Problem to solve:
All the data beneath this line is to be reproduced exactly.

• • •

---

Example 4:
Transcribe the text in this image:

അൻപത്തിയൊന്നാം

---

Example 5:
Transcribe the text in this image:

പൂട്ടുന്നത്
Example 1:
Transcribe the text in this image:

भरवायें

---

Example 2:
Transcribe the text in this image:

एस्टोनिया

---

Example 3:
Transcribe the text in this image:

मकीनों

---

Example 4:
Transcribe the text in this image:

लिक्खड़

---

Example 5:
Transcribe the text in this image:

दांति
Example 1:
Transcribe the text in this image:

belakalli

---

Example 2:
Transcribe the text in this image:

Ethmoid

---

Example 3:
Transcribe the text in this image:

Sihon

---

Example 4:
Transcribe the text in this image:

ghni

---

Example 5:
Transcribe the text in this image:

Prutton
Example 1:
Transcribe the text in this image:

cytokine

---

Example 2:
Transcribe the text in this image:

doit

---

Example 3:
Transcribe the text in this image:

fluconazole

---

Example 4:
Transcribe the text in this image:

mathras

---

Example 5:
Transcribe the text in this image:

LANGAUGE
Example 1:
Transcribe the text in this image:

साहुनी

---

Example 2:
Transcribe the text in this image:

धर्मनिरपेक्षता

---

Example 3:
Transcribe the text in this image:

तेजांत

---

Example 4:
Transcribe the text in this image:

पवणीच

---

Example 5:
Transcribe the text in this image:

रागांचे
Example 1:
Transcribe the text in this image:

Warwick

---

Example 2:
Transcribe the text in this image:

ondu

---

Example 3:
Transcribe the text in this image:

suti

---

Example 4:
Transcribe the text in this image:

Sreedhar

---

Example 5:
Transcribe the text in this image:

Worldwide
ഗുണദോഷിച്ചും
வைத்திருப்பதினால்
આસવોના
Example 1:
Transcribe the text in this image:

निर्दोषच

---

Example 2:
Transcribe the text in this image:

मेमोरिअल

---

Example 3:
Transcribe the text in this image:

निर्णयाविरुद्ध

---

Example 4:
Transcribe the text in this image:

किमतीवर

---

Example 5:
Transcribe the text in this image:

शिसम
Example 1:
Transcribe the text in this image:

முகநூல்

• • •

Answer for this exercise:
---

Example 4:
Transcribe the text in this image:

അൻപത്തിയൊന്നാം

---

Example 5:
Transcribe the text in this image:

പൂട്ടുന്നത്
Example 1:
Transcribe the text in this image:

भरवायें

---

Example 2:
Transcribe the text in this image:

एस्टोनिया

---

Example 3:
Transcribe the text in this image:

मकीनों

---

Example 4:
Transcribe the text in this image:

लिक्खड़

---

Example 5:
Transcribe the text in this image:

दांति
Example 1:
Transcribe the text in this image:

belakalli

---

Example 2:
Transcribe the text in this image:

Ethmoid

---

Example 3:
Transcribe the text in this image:

Sihon

---

Example 4:
Transcribe the text in this image:

ghni

---

Example 5:
Transcribe the text in this image:

Prutton
Example 1:
Transcribe the text in this image:

cytokine

---

Example 2:
Transcribe the text in this image:

doit

---

Example 3:
Transcribe the text in this image:

fluconazole

---

Example 4:
Transcribe the text in this image:

mathras

---

Example 5:
Transcribe the text in this image:

LANGAUGE
Example 1:
Transcribe the text in this image:

साहुनी

---

Example 2:
Transcribe the text in this image:

धर्मनिरपेक्षता

---

Example 3:
Transcribe the text in this image:

तेजांत

---

Example 4:
Transcribe the text in this image:

पवणीच

---

Example 5:
Transcribe the text in this image:

रागांचे
Example 1:
Transcribe the text in this image:

Warwick

---

Example 2:
Transcribe the text in this image:

ondu

---

Example 3:
Transcribe the text in this image:

suti

---

Example 4:
Transcribe the text in this image:

Sreedhar

---

Example 5:
Transcribe the text in this image:

Worldwide
ഗുണദോഷിച്ചും
வைத்திருப்பதினால்
આસવોના
Example 1:
Transcribe the text in this image:

निर्दोषच

---

Example 2:
Transcribe the text in this image:

मेमोरिअल

---

Example 3:
Transcribe the text in this image:

निर्णयाविरुद्ध

---

Example 4:
Transcribe the text in this image:

किमतीवर

---

Example 5:
Transcribe the text in this image:

शिसम
Example 1:
Transcribe the text in this image:

முகநூல்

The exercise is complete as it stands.